Wednesday, March 08, 2006
too old too fast
i realise i've been rather self-absorbed lately. wake, work, study, bum, sleep. rinse and repeat. save on days where i have tutorials, and excepting the hall people (and other strange people who study late at night in lawfac), i realise i haven't seen a lot of people these past few weeks ever since the break.msn? sure, i see and chat with countless people daily while multitasking. but there's just no real substitute for a nice chat with a good friend over a drink. for one thing, at least your attention's focused on one person rather than split among ten. (well, maybe split among two if you count the cute girl sitting across over there...)
the point of this? the world's passing me by, and i don't ever stop to appreciate it anymore. at work, i chat with people twice my age, and the next youngest person (not counting the temps) would be about ten years my senior. in school, i've been presenting formal arguments for moots (okay, maybe not so formal, but still). and essentially, i feel like just taking a step back, and stop to smell the roses. as childish as it might sound, i don't feel like growing up just yet.

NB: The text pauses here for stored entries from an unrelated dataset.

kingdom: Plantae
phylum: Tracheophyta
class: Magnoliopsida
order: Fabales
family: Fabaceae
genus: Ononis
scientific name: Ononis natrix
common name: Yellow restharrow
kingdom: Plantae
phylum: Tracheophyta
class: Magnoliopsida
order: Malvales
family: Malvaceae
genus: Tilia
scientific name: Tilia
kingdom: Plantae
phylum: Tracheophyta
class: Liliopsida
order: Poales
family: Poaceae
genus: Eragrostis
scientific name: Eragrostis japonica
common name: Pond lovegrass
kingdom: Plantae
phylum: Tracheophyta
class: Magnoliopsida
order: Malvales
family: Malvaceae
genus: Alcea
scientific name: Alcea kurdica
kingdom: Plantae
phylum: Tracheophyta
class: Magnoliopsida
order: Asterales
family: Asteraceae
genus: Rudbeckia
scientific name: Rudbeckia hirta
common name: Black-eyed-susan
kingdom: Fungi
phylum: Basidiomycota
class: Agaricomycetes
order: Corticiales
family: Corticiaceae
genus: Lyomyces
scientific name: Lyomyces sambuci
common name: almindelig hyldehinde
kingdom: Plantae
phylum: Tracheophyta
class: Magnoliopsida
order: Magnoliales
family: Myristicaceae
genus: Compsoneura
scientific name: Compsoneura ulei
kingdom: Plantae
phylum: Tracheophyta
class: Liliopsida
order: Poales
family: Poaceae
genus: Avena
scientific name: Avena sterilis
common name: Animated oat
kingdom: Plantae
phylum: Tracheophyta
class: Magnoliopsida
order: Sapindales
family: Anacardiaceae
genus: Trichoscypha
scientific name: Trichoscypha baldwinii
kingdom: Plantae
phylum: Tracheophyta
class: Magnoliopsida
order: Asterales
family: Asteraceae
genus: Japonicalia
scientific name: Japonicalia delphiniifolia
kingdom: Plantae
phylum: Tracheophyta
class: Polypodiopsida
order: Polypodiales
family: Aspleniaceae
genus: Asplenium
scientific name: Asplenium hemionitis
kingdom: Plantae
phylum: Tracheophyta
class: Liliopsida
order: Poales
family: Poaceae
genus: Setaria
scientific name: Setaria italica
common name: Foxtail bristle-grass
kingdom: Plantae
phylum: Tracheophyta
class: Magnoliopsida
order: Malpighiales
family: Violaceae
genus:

it might be leftover vibes from my dive trip, it might be natural inertia and aversion to schoolwork and essays, but i have this sudden urge to hop on a yacht and travel around the world and forget to bring my handphone and laptop along. we're only young once. so why're we spending it poring over notes and cases and judgments and spending our days (and nights) in the library when the sun is shining and the skies are clear? (well, it's for our future i know. BUT. there's a limit and a line to be drawn somewhere) life's beckoning, and we're simply too worn out to respond.
you can all ignore this post. it's pure rant rant rant. kinda fun. especially when the alternative is writing a criminal essay on a ridiculous hypo, or preparing your next argument for mooting. but sometimes, i really do miss living for the heck of it. nary a care in the world. no plans, purely living for the moment, full of dreams and ideals, and foolish enough to actually believe in them. so the question as always: does the real world have room for dreamers?
current song: champagne supernova
"wake up the dawn and ask her why
a dreamer dreams, she never dies
wipe that tear away now from your eye..."
postscript: bloody melancholic post. i do apologise.